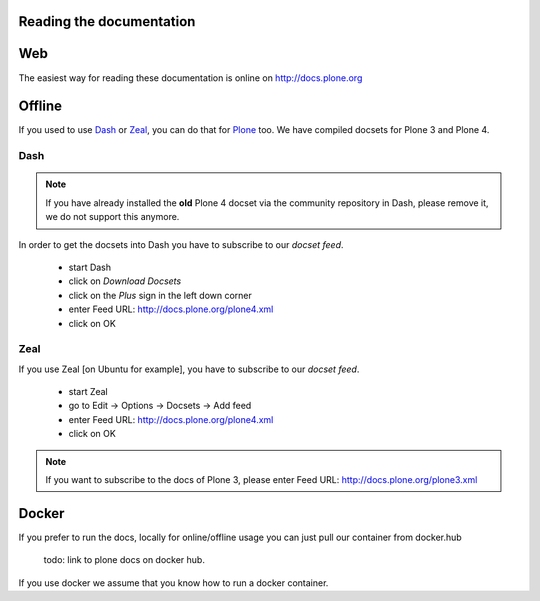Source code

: Reading the documentation
=========================

.. contents:: :local:

Web
===

The easiest way for reading these documentation is online on http://docs.plone.org

Offline
=======

If you used to use `Dash <http://kapeli.com/dash>`_ or `Zeal <http://zealdocs.org/download.html>`_, you can do that for `Plone <https://plone.org>`_ too. We have compiled docsets for Plone 3 and Plone 4.

Dash
----

.. note:: If you have already installed the **old** Plone 4 docset via the community repository in Dash, please remove it, we do not support this anymore.

In order to get the docsets into Dash you have to subscribe to our *docset feed*.

        - start Dash
        - click on *Download Docsets*
        - click on the *Plus* sign in the left down corner
        - enter Feed URL: http://docs.plone.org/plone4.xml
        - click on OK

.. figure:: /_static/download_dash_docset.png
   :align: center
   :alt:

.. figure:: /_static/plus_dash_docset.png
   :align: center
   :alt:

.. figure:: /_static/add_dash_docset.png
   :align: center
   :alt:



Zeal
----

If you use Zeal [on Ubuntu for example], you have to subscribe to our *docset feed*.

        - start Zeal
        - go to Edit -> Options -> Docsets -> Add feed
        - enter Feed URL: http://docs.plone.org/plone4.xml
        - click on OK

.. note:: If you want to subscribe to the docs of Plone 3, please enter
        Feed URL: http://docs.plone.org/plone3.xml

.. figure:: /_static/zeal_howto_dpo.png
   :align: center
   :alt:


Docker
======

If you prefer to run the docs, locally for online/offline usage you can just pull our container from docker.hub

        todo: link to plone docs on docker hub.

If you use docker we assume that you know how to run a docker container.


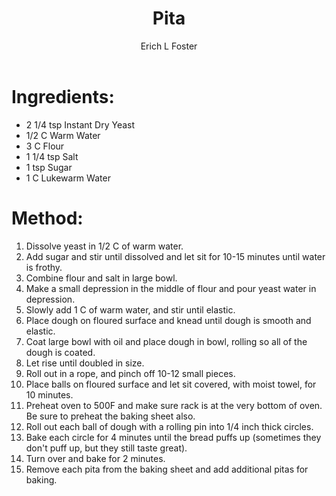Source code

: #+TITLE:       Pita
#+AUTHOR:      Erich L Foster
#+EMAIL:       erichlf@gmail.com
#+URI:         /Recipes/Bread/Pita
#+KEYWORDS:    bread, middle eastern
#+TAGS:        :bread:middle:eastern:
#+LANGUAGE:    en
#+OPTIONS:     H:3 num:nil toc:nil \n:nil ::t |:t ^:nil -:nil f:t *:t <:t
#+DESCRIPTION: An easy pita bread
* Ingredients:
- 2 1/4 tsp Instant Dry Yeast
- 1/2 C Warm Water
- 3 C Flour
- 1 1/4 tsp Salt
- 1 tsp Sugar
- 1 C Lukewarm Water

* Method:
1. Dissolve yeast in 1/2 C of warm water.
2. Add sugar and stir until dissolved and let sit for 10-15 minutes until water is frothy.
3. Combine flour and salt in large bowl.
4. Make a small depression in the middle of flour and pour yeast water in depression.
5. Slowly add 1 C of warm water, and stir until elastic.
6. Place dough on floured surface and knead until dough is smooth and elastic.
7. Coat large bowl with oil and place dough in bowl, rolling so all of the dough is coated.
8. Let rise until doubled in size.
9. Roll out in a rope, and pinch off 10-12 small pieces.
10. Place balls on floured surface and let sit covered, with moist towel, for 10 minutes.
11. Preheat oven to 500F and make sure rack is at the very bottom of oven. Be sure to preheat
    the baking sheet also.
12. Roll out each ball of dough with a rolling pin into 1/4 inch thick circles.
13. Bake each circle for 4 minutes until the bread puffs up (sometimes they don't puff up, but they
    still taste great).
14. Turn over and bake for 2 minutes.
15. Remove each pita from the baking sheet and add additional pitas for baking.
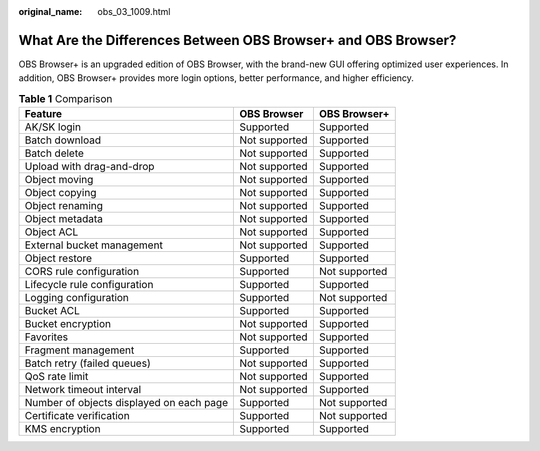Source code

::original_name: obs_03_1009.html

.. _obs_03_1009:

What Are the Differences Between OBS Browser+ and OBS Browser?
==============================================================

OBS Browser+ is an upgraded edition of OBS Browser, with the brand-new GUI offering optimized user experiences. In addition, OBS Browser+ provides more login options, better performance, and higher efficiency.

.. table:: **Table 1** Comparison

   ======================================== ============= =============
   Feature                                  OBS Browser   OBS Browser+
   ======================================== ============= =============
   AK/SK login                              Supported     Supported
   Batch download                           Not supported Supported
   Batch delete                             Not supported Supported
   Upload with drag-and-drop                Not supported Supported
   Object moving                            Not supported Supported
   Object copying                           Not supported Supported
   Object renaming                          Not supported Supported
   Object metadata                          Not supported Supported
   Object ACL                               Not supported Supported
   External bucket management               Not supported Supported
   Object restore                           Supported     Supported
   CORS rule configuration                  Supported     Not supported
   Lifecycle rule configuration             Supported     Supported
   Logging configuration                    Supported     Not supported
   Bucket ACL                               Supported     Supported
   Bucket encryption                        Not supported Supported
   Favorites                                Not supported Supported
   Fragment management                      Supported     Supported
   Batch retry (failed queues)              Not supported Supported
   QoS rate limit                           Not supported Supported
   Network timeout interval                 Not supported Supported
   Number of objects displayed on each page Supported     Not supported
   Certificate verification                 Supported     Not supported
   KMS encryption                           Supported     Supported
   ======================================== ============= =============
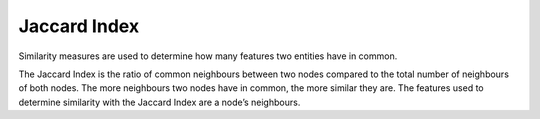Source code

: Jaccard Index
-------------

Similarity measures are used to determine how many features two entities have in common.

The Jaccard Index is the ratio of common neighbours between two nodes compared to the total number of neighbours of both nodes. The more neighbours two nodes have in common, the more similar they are. The features used to determine similarity with the Jaccard Index are a node’s neighbours.


.. help-id: au.gov.asd.tac.constellation.views.analyticview.analytics.JaccardIndexAnalytic
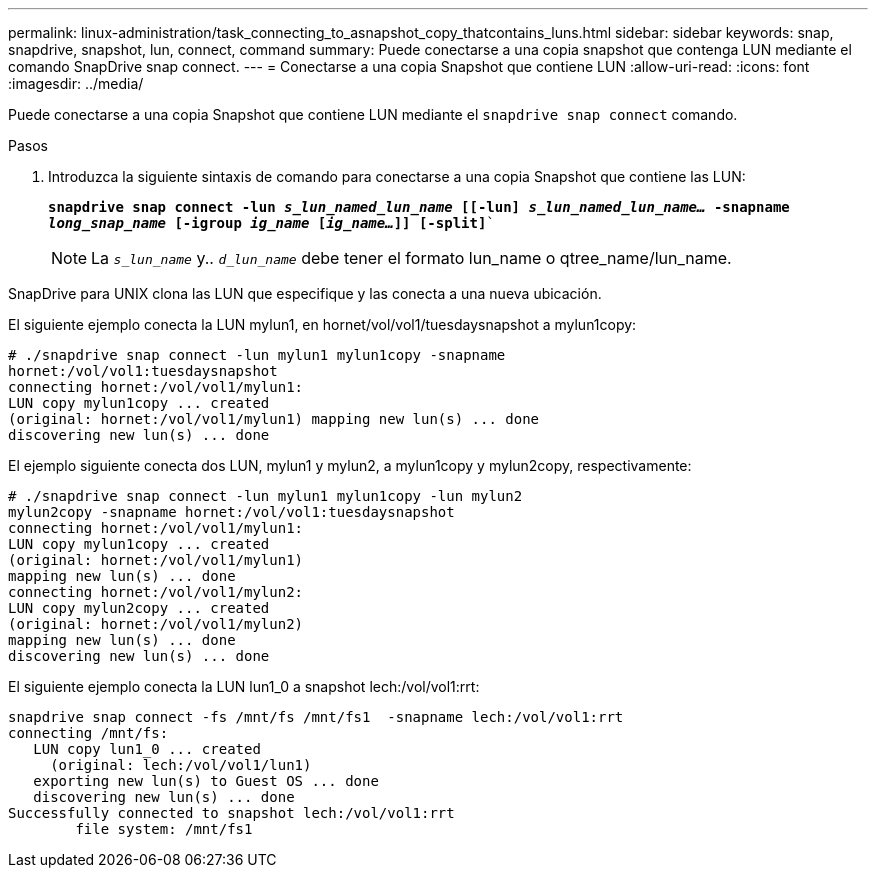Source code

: ---
permalink: linux-administration/task_connecting_to_asnapshot_copy_thatcontains_luns.html 
sidebar: sidebar 
keywords: snap, snapdrive, snapshot, lun, connect, command 
summary: Puede conectarse a una copia snapshot que contenga LUN mediante el comando SnapDrive snap connect. 
---
= Conectarse a una copia Snapshot que contiene LUN
:allow-uri-read: 
:icons: font
:imagesdir: ../media/


[role="lead"]
Puede conectarse a una copia Snapshot que contiene LUN mediante el `snapdrive snap connect` comando.

.Pasos
. Introduzca la siguiente sintaxis de comando para conectarse a una copia Snapshot que contiene las LUN:
+
`*snapdrive snap connect -lun _s_lun_named_lun_name_ [[-lun] _s_lun_named_lun_name..._ -snapname _long_snap_name_ [-igroup _ig_name_ [_ig_name..._]] [-split]*``

+

NOTE: La `_s_lun_name_` y.. `_d_lun_name_` debe tener el formato lun_name o qtree_name/lun_name.



SnapDrive para UNIX clona las LUN que especifique y las conecta a una nueva ubicación.

El siguiente ejemplo conecta la LUN mylun1, en hornet/vol/vol1/tuesdaysnapshot a mylun1copy:

[listing]
----
# ./snapdrive snap connect -lun mylun1 mylun1copy -snapname
hornet:/vol/vol1:tuesdaysnapshot
connecting hornet:/vol/vol1/mylun1:
LUN copy mylun1copy ... created
(original: hornet:/vol/vol1/mylun1) mapping new lun(s) ... done
discovering new lun(s) ... done
----
El ejemplo siguiente conecta dos LUN, mylun1 y mylun2, a mylun1copy y mylun2copy, respectivamente:

[listing]
----
# ./snapdrive snap connect -lun mylun1 mylun1copy -lun mylun2
mylun2copy -snapname hornet:/vol/vol1:tuesdaysnapshot
connecting hornet:/vol/vol1/mylun1:
LUN copy mylun1copy ... created
(original: hornet:/vol/vol1/mylun1)
mapping new lun(s) ... done
connecting hornet:/vol/vol1/mylun2:
LUN copy mylun2copy ... created
(original: hornet:/vol/vol1/mylun2)
mapping new lun(s) ... done
discovering new lun(s) ... done
----
El siguiente ejemplo conecta la LUN lun1_0 a snapshot lech:/vol/vol1:rrt:

[listing]
----

snapdrive snap connect -fs /mnt/fs /mnt/fs1  -snapname lech:/vol/vol1:rrt
connecting /mnt/fs:
   LUN copy lun1_0 ... created
     (original: lech:/vol/vol1/lun1)
   exporting new lun(s) to Guest OS ... done
   discovering new lun(s) ... done
Successfully connected to snapshot lech:/vol/vol1:rrt
        file system: /mnt/fs1
----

Exercise details:
Among the lines of the material, find those holding the word "determine" and return them.

Result for this exercise:
Similarity measures are used to determine how many features two entities have in common.
The Jaccard Index is the ratio of common neighbours between two nodes compared to the total number of neighbours of both nodes. The more neighbours two nodes have in common, the more similar they are. The features used to determine similarity with the Jaccard Index are a node’s neighbours.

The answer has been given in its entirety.